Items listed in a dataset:
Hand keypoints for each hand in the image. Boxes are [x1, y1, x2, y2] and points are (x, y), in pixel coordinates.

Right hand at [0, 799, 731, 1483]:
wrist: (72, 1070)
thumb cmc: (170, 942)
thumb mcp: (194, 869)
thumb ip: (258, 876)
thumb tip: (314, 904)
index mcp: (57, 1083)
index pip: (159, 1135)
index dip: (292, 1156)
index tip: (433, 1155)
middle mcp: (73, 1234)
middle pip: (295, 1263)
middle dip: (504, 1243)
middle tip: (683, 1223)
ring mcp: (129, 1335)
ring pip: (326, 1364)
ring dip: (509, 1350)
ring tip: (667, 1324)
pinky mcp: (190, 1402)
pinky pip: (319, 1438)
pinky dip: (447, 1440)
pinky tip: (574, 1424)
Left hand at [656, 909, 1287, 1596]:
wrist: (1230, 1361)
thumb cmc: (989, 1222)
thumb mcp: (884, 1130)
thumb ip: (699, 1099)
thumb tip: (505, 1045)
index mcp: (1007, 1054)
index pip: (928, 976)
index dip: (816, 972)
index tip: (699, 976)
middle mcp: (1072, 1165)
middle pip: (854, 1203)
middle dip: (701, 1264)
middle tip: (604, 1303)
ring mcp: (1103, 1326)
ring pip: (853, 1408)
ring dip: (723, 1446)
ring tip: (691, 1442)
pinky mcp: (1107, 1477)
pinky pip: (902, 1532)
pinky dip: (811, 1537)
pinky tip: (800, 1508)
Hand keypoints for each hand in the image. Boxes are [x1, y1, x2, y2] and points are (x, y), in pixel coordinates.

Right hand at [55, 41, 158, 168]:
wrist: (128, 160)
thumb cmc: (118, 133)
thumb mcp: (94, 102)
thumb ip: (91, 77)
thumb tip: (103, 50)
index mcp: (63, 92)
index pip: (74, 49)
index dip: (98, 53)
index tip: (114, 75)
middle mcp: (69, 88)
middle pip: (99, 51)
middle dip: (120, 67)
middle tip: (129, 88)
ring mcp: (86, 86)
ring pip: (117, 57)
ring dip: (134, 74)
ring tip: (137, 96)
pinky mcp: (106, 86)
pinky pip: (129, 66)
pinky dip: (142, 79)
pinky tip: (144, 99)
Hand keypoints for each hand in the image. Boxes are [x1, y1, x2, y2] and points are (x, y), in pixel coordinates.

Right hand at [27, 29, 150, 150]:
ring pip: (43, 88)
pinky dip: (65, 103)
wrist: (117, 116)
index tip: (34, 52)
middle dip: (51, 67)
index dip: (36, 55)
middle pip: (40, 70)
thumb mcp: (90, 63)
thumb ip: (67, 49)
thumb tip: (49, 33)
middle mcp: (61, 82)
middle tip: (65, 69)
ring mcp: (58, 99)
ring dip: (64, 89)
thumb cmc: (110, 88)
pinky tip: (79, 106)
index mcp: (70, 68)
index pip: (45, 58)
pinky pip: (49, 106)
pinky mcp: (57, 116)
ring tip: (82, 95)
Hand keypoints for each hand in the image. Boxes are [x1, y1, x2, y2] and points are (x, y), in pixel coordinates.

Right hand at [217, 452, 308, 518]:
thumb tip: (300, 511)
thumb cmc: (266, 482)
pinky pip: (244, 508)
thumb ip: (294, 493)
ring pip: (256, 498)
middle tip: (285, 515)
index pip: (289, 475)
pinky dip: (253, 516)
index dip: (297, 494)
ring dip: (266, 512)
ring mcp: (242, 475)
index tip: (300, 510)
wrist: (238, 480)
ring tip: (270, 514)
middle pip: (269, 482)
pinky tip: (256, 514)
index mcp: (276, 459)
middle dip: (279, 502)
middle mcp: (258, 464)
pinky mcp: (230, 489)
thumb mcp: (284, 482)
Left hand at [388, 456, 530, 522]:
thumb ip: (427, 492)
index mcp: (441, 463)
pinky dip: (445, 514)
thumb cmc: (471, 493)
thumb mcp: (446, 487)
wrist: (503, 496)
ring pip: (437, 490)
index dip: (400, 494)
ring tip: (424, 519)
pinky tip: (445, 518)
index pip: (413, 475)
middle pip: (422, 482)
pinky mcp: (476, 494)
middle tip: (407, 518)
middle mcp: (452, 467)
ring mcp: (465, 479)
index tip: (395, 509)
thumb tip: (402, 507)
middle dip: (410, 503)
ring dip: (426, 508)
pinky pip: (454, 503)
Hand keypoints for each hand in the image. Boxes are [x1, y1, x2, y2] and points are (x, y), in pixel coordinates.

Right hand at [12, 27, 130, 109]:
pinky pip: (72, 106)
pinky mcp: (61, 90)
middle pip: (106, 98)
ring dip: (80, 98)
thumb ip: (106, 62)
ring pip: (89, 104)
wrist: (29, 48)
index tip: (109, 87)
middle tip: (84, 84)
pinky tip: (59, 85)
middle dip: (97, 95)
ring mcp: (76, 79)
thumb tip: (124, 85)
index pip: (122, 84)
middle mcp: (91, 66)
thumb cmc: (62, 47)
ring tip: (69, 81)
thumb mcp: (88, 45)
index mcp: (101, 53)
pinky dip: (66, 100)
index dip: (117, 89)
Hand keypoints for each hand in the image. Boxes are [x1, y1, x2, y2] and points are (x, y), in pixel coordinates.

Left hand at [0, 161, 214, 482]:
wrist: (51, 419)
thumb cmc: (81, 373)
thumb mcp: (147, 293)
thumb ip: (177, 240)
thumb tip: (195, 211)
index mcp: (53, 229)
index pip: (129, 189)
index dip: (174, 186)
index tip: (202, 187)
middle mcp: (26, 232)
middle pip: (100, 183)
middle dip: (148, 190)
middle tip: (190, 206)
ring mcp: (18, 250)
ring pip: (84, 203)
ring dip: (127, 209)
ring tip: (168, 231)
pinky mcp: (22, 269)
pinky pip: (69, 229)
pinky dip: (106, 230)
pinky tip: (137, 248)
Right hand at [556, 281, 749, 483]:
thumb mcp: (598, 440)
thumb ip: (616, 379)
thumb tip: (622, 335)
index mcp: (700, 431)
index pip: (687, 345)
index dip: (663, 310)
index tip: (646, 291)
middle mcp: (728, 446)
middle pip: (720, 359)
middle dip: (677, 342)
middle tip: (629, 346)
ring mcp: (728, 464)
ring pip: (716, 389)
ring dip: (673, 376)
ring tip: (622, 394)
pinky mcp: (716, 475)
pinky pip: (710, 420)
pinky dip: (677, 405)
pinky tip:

__EXERCISE__: Your job is to write out the data exactly as it stands.

__ANSWER TO THIS EXERCISE__:
Hand keypoints for each hand in the image. Boxes are [x1, y1, x2, y2] and points are (x, y), in pixel coordinates.

Right hand at [0, 799, 731, 1483]:
wrist: (72, 1070)
thumb cmc: (170, 942)
thumb mcp: (194, 869)
thumb ip: (258, 876)
thumb tip: (314, 904)
index mcp: (57, 1083)
index pip: (159, 1135)
index dip: (292, 1156)
index tip: (433, 1155)
middle mcp: (73, 1234)
middle pip: (295, 1263)
middle dip: (504, 1243)
middle tip: (683, 1223)
ring mcp: (129, 1335)
ring pip: (326, 1364)
ring dip: (509, 1350)
ring tip: (667, 1324)
pinky mcp: (190, 1402)
pinky pip: (319, 1438)
pinky dip: (447, 1440)
pinky tip: (574, 1424)
Left hand at [656, 909, 1287, 1596]:
wrist: (1230, 1361)
thumb cmc: (989, 1222)
thumb mcp: (884, 1130)
thumb ip: (699, 1099)
thumb tip: (505, 1045)
index mcp: (1007, 1054)
index pip: (928, 976)
index dip: (816, 972)
index tip: (699, 976)
middle mcp: (1072, 1165)
middle pip: (854, 1203)
middle dip: (701, 1264)
middle tip: (604, 1303)
ring mcp: (1103, 1326)
ring pip: (853, 1408)
ring dip: (723, 1446)
ring tip: (691, 1442)
pinky mcp: (1107, 1477)
pinky pip: (902, 1532)
pinky dip: (811, 1537)
pinky tip: (800, 1508)
Hand keypoints for each hand in the image. Boxes are [x1, y1, x2, y2] and points are (x, y), in pixel coordinates.

Right hand at [55, 41, 158, 168]:
wrist: (128, 160)
thumb cmc: (118, 133)
thumb mcp: (94, 102)
thumb ip: (91, 77)
thumb tip: (103, 50)
index mcp: (63, 92)
index pip: (74, 49)
index dip: (98, 53)
index tip: (114, 75)
middle mcp: (69, 88)
middle pip: (99, 51)
middle dip: (120, 67)
middle tip: (129, 88)
ring mcp: (86, 86)
ring pip: (117, 57)
ring dip: (134, 74)
ring tip: (137, 96)
pinky mcp: (106, 86)
pinky pip: (129, 66)
pinky dip: (142, 79)
pinky tip: (144, 99)
Hand keypoints for each hand in the image. Boxes are [x1, y1, x2, y2] and points are (x, y), in pixel coordinates.

Right hand at [27, 29, 150, 150]:
ring pip: (43, 88)
pinky dip: (65, 103)
wrist: (117, 116)
index tip: (34, 52)
middle dip: (51, 67)
index dip: (36, 55)
middle pip: (40, 70)
thumb mcp: (90, 63)
thumb ip: (67, 49)
thumb tip: (49, 33)
middle mcp: (61, 82)
middle tip: (65, 69)
ring mcp: (58, 99)
ring dip: (64, 89)
thumb cmc: (110, 88)
pinky tip: (79, 106)
index mcp: (70, 68)
index pip: (45, 58)
pinky pip: (49, 106)
pinky mcp: (57, 116)
ring tip: (82, 95)
Hand keypoints for each hand in the image. Boxes are [x1, y1, x2, y2] and points are (x, y), in pixel coordinates.

Right hand at [217, 452, 308, 518]:
thumb tip: (300, 511)
thumb cmc: (266, 482)
pinky pip: (244, 508)
thumb ip: (294, 493)
ring pip: (256, 498)
middle tip: (285, 515)
index pip: (289, 475)
pinky dip: (253, 516)
index dip: (297, 494)
ring dip: (266, 512)
ring mcp: (242, 475)
index tip: (300, 510)
wrist: (238, 480)
ring tip: (270, 514)
middle pip: (269, 482)
pinky tip: (256, 514)
index mcp: (276, 459)
middle dip: (279, 502)
middle mcp: (258, 464)
pinky mcp: (230, 489)
thumb mcp: (284, 482)
Left hand at [388, 456, 530, 522]:
thumb ip: (427, 492)
index mcp: (441, 463)
pinky dip: (445, 514)
thumb cmc: (471, 493)
thumb mcp: (446, 487)
wrist: (503, 496)
ring pip: (437, 490)
index dip: (400, 494)
ring tip: (424, 519)
pinky tip: (445, 518)
index pip: (413, 475)
middle pip: (422, 482)
pinky mcp: (476, 494)
middle tip: (407, 518)
middle mcp: (452, 467)
ring mcp: (465, 479)
index tip: (395, 509)
thumb tip: (402, 507)
middle dip: (410, 503)
ring dip: (426, 508)
pinky pip: (454, 503)
Hand keypoints for each hand in the image. Boxes are [x1, y1, x2, y2] and points are (x, y), in pixel coordinates.

Right hand at [12, 27, 130, 109]:
pinky pip: (72, 106)
pinky mcp: (61, 90)
middle pip: (106, 98)
ring dip: (80, 98)
thumb ip: (106, 62)
ring pip: (89, 104)
wrist: (29, 48)
index tip: (109, 87)
middle tip: (84, 84)
pinky tip: (59, 85)
middle dip: (97, 95)
ring mcp: (76, 79)
thumb tip: (124, 85)
index pip: (122, 84)
middle mcp: (91, 66)
thumb cmc: (62, 47)
ring tip: (69, 81)
thumb mcp: (88, 45)
index mcp: (101, 53)
pinky dip: (66, 100)
index dip: (117, 89)
Hand keypoints for each hand in the image. Boxes are [x1, y1, x2, y2] and points are (x, y), in pixel coordinates.

Left hand at [0, 161, 214, 482]:
wrist: (51, 419)
thumb cmc: (81, 373)
thumb mcp: (147, 293)
thumb ip: (177, 240)
thumb tip: (195, 211)
index mcp: (53, 229)
index pip: (129, 189)
index dip: (174, 186)
index tip: (202, 187)
middle mcp: (26, 232)
middle pip: (100, 183)
middle dip: (148, 190)
middle tip: (190, 206)
ring mcp: (18, 250)
ring pip: (84, 203)
ring dip: (127, 209)
ring tip: (168, 231)
pinky mcp: (22, 269)
pinky pip: (69, 229)
pinky dip: (106, 230)
pinky tip: (137, 248)
Right hand at [556, 281, 749, 483]:
thumb mcp: (598, 440)
thumb ip: (616, 379)
thumb tip: (622, 335)
index mcp: (700, 431)
index pip: (687, 345)
index dip: (663, 310)
index tip: (646, 291)
middle mcp: (728, 446)
middle pip: (720, 359)
middle dip: (677, 342)
middle tip: (629, 346)
ring mcp: (728, 464)
ring pip: (716, 389)
ring dip: (673, 376)
ring tip: (622, 394)
pinky mcp: (716, 475)
pinky pip: (710, 420)
pinky dip: (677, 405)
pinky tip:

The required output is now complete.